### Task prompt
From the article on Dorset snowdrop sites, copy the passage word for word, beginning with "Every year the" and ending after "to mid February.".

### Extract provided
----------
7 pretty places to spot snowdrops in Dorset
- Credit: Archant
Snowdrops bring great joy in the early months of the year, signifying the warmer weather ahead. We pick 7 magical places in Dorset to explore these beautiful flowers
For a few weeks in February the narrow roads of the charming village of Compton Valence become blanketed with thousands of snowdrops, making for quite a display. Visitors can choose to walk or drive the roadways of Compton Valance to experience the stunning floral arrangements; either way you will find yourself in a veritable snowdrop heaven.
Every year the palatial estate of Kingston Lacy is home to thousands of snowdrops that blanket the near 35 acres of formal gardens - with the Victorian Fernery containing 35 varieties alone. A stroll through the estate's idyllic garden will allow you to see over 40 different varieties of snowdrop, blending in with the plentiful flora and fauna that surround the Italian style manor. The snowdrops are set to be at their most spectacular throughout early to mid February.
----------
### Dataset

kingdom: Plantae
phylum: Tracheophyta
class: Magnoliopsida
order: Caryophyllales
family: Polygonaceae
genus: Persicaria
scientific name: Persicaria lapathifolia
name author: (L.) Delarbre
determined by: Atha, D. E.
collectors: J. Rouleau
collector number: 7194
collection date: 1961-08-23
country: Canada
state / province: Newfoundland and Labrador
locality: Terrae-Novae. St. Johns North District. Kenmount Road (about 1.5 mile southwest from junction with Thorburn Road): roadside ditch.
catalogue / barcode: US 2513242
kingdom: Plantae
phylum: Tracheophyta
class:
----------
### Solution to this problem
Every year the palatial estate of Kingston Lacy is home to thousands of snowdrops that blanket the near 35 acres of formal gardens - with the Victorian Fernery containing 35 varieties alone. A stroll through the estate's idyllic garden will allow you to see over 40 different varieties of snowdrop, blending in with the plentiful flora and fauna that surround the Italian style manor. The snowdrops are set to be at their most spectacular throughout early to mid February.